▶ **Text segment**
◇ ◇ ◇
11 projects tagged "Security Analysis"
The ERPXE project simplifies the process of installing and customizing a multi-boot PXE server. Over 100 different plugins are available for download, including Windows, WinPE, Hiren’s Boot CD, Acronis True Image, Symantec Ghost, FOG, Ubuntu, Debian, Fedora, CentOS, openSUSE, Gentoo, RIP Linux, Slackware, Backtrack, PartedMagic, and many more.
LPVS (Linux Package Vulnerability Scanner) is a Linux distribution news feed based package version scanner that shows which security advisories apply to your system, which packages are installed in a vulnerable version, and to which versions you should upgrade. Currently supported distributions: Ubuntu and CentOS.
SecQua is a tool that quantifies the security of a given Information System, using a novel security metric. It tries to provide a deterministic, unbiased, objective, and efficient measurement. The approach is vulnerability driven and uses the National Vulnerability Database. A security metric must answer questions such as "How secure am I?", "Am I better compared to my last checkpoint/year?", "Am I spending the right amount of money for security?", "How do I compare to my peers?", and "What risk transfer options do I have?". SecQua can state that a system is now 60.2% secure, when last month it was 46.5%. Moreover, it tries to depict how vulnerability patterns expose the information system over time.
Patchman is a patch status monitoring tool for Linux systems. Patchman clients send a list of installed packages and enabled repositories to the server. The server (CLI or Web) tells the user which hosts require updates, whether those updates are normal or security updates, and shows installed packages that are not part of any repository. Hosts, packages, repositories. and operating systems can be filtered using features or arbitrary tags. For example, you can find out which hosts have a certain version of a package installed, and which repository it comes from. Patchman does not (yet) have the ability to update packages on hosts.
NetSecL ToolSet is a sub-project of NetSecL Linux containing all penetration tools as in the live CD of NetSecL Linux. The goal of this sub-project is to have a minimal Linux distribution in VM with a shh webshell (ajaxterm), no GrSecurity or hardening as in the live CD. After starting the appliance you can use it remotely via ssh or via Web browser.
◇ ◇ ◇
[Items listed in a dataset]
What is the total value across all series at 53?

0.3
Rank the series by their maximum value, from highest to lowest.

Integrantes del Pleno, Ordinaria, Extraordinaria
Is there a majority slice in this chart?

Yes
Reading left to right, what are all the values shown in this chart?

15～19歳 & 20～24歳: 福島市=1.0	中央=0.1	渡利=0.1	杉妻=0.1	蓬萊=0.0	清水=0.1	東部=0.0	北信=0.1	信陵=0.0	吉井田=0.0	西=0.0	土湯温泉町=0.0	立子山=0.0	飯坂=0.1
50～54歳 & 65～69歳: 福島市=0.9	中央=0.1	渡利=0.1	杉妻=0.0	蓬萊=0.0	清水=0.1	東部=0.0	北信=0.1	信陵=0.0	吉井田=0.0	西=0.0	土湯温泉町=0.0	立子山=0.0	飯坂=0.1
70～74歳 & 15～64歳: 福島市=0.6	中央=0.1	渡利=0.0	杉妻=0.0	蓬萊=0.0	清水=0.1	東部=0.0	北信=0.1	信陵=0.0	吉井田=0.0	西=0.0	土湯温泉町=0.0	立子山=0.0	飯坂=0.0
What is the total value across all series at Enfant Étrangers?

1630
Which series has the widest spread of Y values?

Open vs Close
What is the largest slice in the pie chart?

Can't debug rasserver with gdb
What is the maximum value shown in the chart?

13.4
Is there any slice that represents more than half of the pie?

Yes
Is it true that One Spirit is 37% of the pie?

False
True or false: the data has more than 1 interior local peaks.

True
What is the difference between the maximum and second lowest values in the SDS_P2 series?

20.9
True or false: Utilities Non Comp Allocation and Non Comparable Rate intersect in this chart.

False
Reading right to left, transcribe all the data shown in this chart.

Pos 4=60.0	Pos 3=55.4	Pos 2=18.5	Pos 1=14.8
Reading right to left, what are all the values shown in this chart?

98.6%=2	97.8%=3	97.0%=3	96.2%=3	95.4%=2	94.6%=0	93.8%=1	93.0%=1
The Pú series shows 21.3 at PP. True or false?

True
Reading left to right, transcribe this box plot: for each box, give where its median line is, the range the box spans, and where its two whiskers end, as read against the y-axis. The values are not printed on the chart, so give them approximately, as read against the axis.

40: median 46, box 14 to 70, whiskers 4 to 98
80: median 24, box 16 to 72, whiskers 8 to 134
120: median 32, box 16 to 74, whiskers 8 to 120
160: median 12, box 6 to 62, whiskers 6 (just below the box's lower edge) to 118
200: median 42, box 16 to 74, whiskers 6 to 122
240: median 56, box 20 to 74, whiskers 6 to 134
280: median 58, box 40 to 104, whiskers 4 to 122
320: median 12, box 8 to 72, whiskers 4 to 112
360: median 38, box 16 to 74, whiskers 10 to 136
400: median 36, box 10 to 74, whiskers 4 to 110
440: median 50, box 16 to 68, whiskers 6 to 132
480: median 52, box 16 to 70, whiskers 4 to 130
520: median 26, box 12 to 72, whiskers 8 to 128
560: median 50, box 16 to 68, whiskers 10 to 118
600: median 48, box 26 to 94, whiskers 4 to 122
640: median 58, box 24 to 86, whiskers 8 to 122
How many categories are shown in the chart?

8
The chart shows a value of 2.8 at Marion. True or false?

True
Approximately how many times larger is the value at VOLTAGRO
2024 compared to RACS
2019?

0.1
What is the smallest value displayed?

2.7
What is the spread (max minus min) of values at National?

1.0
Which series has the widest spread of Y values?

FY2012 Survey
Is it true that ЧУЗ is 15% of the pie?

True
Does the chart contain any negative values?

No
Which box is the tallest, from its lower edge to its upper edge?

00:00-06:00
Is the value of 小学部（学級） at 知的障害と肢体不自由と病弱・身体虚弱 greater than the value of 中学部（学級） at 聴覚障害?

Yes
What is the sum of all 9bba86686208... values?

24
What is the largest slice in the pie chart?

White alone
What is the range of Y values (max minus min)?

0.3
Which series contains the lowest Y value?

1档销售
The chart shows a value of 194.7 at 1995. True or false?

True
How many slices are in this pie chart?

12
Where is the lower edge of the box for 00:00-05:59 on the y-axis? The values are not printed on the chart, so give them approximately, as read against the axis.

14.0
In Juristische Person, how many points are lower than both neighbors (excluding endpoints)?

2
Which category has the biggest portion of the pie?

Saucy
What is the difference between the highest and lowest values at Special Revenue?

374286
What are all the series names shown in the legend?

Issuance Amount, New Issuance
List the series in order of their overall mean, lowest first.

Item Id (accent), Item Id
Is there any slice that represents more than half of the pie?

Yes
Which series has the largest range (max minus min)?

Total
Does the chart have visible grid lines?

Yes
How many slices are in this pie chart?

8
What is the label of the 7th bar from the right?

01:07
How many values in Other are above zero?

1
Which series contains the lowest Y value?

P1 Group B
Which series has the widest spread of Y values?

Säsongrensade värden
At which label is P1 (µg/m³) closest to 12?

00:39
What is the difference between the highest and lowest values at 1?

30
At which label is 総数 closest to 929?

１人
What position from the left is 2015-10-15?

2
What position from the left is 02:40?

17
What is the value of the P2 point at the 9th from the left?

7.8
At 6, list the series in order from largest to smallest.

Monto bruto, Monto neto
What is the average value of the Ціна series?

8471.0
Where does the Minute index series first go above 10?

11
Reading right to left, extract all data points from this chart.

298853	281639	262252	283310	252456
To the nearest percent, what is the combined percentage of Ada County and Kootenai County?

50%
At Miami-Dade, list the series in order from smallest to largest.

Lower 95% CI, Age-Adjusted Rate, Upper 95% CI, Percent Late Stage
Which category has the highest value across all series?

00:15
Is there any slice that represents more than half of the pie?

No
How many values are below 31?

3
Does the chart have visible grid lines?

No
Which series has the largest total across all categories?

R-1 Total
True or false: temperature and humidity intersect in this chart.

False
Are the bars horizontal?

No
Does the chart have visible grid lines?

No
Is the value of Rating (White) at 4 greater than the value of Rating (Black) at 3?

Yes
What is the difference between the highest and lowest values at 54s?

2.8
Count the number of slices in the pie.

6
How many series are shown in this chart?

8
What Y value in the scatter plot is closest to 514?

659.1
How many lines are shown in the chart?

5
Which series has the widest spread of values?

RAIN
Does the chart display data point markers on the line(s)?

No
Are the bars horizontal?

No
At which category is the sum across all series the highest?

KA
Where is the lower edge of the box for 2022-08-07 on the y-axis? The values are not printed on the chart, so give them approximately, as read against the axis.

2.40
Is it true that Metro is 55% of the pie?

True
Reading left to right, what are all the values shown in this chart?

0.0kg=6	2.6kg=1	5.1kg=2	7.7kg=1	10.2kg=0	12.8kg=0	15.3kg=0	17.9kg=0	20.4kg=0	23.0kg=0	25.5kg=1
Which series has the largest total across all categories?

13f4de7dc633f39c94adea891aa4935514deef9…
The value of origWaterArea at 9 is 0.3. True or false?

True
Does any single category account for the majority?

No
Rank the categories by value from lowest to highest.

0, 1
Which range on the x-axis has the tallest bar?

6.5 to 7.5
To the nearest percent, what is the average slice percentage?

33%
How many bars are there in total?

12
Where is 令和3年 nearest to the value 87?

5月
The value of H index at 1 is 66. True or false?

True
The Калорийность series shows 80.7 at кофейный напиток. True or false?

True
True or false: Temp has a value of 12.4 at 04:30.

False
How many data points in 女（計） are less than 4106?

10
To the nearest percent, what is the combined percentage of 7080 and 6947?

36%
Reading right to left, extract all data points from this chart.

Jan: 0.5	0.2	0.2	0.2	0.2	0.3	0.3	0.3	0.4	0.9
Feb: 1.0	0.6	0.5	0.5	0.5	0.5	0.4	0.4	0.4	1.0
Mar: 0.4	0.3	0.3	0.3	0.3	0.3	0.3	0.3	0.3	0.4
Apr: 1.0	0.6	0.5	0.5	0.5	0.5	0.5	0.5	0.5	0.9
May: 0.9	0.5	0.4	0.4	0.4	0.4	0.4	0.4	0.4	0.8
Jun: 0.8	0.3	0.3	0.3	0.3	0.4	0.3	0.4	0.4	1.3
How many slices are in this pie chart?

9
◇ ◇ ◇
▶ **Directions**
1. Answer these questions about the project listing:
(a) Which distributions does LPVS currently support?
(b) Which database does the SecQua approach use?
(c) By what two means can the NetSecL ToolSet appliance be used remotely after it starts?
2. Write out the stretch of the project listing from "Patchman is a" through "packages on hosts.", substituting "PatchWatch" for "Patchman" at each occurrence.

▶ **Your written answers**
1.
(a) Ubuntu and CentOS
(b) The National Vulnerability Database
(c) Via ssh or via Web browser

2.
PatchWatch is a patch status monitoring tool for Linux systems. PatchWatch clients send a list of installed packages and enabled repositories to the server. The server (CLI or Web) tells the user which hosts require updates, whether those updates are normal or security updates, and shows installed packages that are not part of any repository. Hosts, packages, repositories. and operating systems can be filtered using features or arbitrary tags. For example, you can find out which hosts have a certain version of a package installed, and which repository it comes from. PatchWatch does not (yet) have the ability to update packages on hosts.